Connections made through creative activities is one of the best ways I can think of for expanding our everyday lives and breathing a fullness into our daily experiences. And by this, I mean connecting with ourselves, others, nature, and everything that surrounds us, in the moment. As a painter, this includes our subject. We’re here to develop a relationship through this act of experimentation - this not knowing what will happen or what the end result will be. With this in mind, combined with this new intrigue for watercolours, I’m continuing the plein air experience started while travelling in England, by going out once per week with a long-time (also creative) friend of mine to High Park.
In these sessions, I am intrigued with truly switching on my right brain and allowing the experience of the moment to guide me. I’m not concerned with a restricted, polished representational finish for the time being, but rather the exploration of the colour, shape, light, and emotion surrounding me, and also developing a relationship through experimentation with this new-to-me medium that is so vastly different from oil. I am unlearning, being playful, and not restricting myself to a specific imposed expected finish. It’s not safe; exploration is a messy business. Mark making is not about perfection. Here is the place to make mistakes with intention and fail with purpose. This is the way I stretch my creative eye, so as not to restrict the creative process, but rather enhance it. I’m also capturing the moment in a mindfully invested way. Stretching our creative wings into a space of discomfort and the unknown, is the only path to growth and resilience (in my personal experience). This applies to our creative process as artists but is also parallel to living. If we want to truly live and be in the world, we need to welcome discomfort through the unknown.

● EXCERPTED RECORDS:

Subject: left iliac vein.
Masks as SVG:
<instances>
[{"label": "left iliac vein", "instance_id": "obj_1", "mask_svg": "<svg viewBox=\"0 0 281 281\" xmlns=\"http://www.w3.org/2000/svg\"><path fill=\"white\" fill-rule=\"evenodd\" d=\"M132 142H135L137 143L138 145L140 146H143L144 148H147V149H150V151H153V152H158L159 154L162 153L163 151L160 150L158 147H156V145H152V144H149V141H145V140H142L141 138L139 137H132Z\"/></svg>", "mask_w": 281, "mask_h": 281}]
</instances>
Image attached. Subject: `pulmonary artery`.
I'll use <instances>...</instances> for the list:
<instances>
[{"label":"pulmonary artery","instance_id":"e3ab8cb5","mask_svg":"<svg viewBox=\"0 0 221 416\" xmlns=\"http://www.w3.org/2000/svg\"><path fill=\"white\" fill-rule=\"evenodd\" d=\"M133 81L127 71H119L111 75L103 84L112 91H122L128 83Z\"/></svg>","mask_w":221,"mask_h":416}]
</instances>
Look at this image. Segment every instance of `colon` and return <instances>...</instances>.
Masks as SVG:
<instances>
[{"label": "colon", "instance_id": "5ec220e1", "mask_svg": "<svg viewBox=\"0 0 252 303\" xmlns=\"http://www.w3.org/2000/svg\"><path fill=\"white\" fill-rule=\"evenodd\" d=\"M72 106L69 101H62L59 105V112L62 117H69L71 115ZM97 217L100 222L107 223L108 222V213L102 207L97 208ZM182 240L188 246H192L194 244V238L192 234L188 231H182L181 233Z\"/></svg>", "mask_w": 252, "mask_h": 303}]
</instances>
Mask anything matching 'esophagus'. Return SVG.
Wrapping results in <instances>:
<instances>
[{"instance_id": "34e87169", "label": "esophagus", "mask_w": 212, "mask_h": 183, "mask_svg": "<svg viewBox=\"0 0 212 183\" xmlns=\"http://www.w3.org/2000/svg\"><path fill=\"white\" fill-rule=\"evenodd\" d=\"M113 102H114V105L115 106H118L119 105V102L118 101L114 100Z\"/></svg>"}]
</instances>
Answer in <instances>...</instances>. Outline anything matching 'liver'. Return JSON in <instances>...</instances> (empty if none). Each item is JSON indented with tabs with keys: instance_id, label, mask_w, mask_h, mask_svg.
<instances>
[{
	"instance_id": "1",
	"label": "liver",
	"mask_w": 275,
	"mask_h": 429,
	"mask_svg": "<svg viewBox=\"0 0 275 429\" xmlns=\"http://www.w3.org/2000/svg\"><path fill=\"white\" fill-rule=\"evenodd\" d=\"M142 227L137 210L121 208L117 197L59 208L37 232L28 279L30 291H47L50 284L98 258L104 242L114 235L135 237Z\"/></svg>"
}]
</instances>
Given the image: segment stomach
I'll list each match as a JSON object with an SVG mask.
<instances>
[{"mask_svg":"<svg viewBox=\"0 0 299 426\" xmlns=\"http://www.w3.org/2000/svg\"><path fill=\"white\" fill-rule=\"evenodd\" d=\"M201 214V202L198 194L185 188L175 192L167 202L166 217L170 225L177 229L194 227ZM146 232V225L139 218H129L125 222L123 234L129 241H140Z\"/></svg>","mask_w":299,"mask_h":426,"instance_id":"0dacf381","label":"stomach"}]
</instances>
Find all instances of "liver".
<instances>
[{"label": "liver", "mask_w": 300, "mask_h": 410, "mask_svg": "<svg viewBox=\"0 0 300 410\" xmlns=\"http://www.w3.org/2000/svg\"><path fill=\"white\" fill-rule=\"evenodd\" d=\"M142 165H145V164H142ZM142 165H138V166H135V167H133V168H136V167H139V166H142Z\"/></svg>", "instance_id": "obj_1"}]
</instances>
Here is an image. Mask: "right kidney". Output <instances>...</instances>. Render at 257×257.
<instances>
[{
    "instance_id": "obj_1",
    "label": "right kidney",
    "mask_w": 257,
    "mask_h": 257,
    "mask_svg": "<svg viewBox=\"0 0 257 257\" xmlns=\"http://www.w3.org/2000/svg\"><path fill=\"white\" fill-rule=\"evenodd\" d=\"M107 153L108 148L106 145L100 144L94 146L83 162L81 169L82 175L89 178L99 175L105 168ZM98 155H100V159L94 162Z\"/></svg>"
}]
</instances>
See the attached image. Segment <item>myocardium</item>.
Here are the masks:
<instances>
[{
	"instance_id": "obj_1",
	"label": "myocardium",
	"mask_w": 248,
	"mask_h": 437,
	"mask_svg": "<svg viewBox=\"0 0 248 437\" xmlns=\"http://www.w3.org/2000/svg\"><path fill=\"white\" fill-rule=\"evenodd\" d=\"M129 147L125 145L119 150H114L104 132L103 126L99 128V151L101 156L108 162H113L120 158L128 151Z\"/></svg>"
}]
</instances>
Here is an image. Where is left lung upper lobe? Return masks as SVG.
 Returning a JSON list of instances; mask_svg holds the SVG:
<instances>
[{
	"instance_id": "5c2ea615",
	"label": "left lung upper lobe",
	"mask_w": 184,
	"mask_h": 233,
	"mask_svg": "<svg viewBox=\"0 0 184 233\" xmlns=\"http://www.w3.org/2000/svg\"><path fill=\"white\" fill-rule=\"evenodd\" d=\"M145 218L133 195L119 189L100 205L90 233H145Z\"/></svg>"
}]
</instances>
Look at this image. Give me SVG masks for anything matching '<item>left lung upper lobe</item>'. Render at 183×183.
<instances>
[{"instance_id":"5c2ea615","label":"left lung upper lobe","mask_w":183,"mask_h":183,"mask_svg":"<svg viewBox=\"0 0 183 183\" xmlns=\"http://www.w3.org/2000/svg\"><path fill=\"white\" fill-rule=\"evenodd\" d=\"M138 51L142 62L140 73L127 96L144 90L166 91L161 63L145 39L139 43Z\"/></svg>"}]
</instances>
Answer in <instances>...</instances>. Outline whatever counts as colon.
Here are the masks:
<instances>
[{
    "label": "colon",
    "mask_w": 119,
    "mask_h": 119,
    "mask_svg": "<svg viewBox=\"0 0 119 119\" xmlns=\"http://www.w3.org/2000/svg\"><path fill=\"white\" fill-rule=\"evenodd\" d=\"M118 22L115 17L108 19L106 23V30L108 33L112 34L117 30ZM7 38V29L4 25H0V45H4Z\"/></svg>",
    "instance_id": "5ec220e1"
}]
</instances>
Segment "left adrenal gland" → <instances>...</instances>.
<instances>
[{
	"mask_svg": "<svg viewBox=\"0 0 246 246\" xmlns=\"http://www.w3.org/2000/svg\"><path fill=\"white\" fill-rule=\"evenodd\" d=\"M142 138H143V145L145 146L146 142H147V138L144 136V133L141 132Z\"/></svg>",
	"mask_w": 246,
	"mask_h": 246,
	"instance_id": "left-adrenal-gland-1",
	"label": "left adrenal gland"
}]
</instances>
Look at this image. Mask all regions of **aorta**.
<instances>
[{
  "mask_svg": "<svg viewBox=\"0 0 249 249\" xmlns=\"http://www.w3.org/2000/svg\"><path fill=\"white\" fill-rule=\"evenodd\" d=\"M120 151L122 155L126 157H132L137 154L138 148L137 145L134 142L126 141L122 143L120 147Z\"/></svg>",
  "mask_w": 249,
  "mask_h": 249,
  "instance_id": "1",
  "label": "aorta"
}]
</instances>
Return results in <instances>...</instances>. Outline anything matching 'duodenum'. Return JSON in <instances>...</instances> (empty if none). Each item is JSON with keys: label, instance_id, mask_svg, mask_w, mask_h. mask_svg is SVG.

● INSTRUCTION: Pick up the reflection on painting watercolors outdoors in High Park, which appears above the listing, and carry it on past its final sentence.

● REPLY TO THE EXERCISE:
This majestic Sequoia, the subject of the painting, teaches us that life is not made up of a straight, solid line and that things don’t always appear how our eyes initially perceive them. Trunks and branches are contoured and textured. It’s roots coil and turn, it’s branches stretch every which way. It’s made up of texture, mass, light, and we can deliver this with a value gradation of colour and the division of light and shadow. The surroundings of the tree are equally important; the sky and positioning of the sun surrounding it that provides the light, affects where the light and shadows fall as does the movement of the leaves, that will shift how the light and shadow fall. The colours are not merely brown and green; they are nuanced and deeply rich with varying reds, oranges, ochres, burnt umber, deep greens and yellow greens. One of the most important things to do when painting from life, is to squint so you can just see masses of shapes and work with these, building from there; to focus on perceived details immediately is to lose the essence of the picture as a whole. Developing a relationship in this way with the subject is the way a painter develops a painterly eye and learns to truly ‘see’.
This is aligning with where I am at with life in general; as I disconnect from facets of life that seems to be full of rushing and hustling from point a to point b, filled with posturing and seemingly unconscious, automatic responses, I’m leaning into my continued journey of mindfulness. I’m practising new behavioural responses that are helping me rewire my reactions and bringing conscious awareness to the in-between a to b space. Much of this has been through a daily meditation practice for over two years, but also through the act of art making, and reading current empirically validated neuroscience + psychology theories and applying them in practice (meditation is highly recommended and I can now confirm, it has reduced my physiological response to anxiety). I’m working on unlearning behaviours that have been wired into me since childhood. I’m heading back to the *beginning, in a way. I am unwinding this tightly bound thread (and paint brush!) within and following the path back to where it started; this time with a spring in my step that isn’t wired to perform through anxiety and posturing, but instead has my creative resourcefulness and a mindful intention leading the way.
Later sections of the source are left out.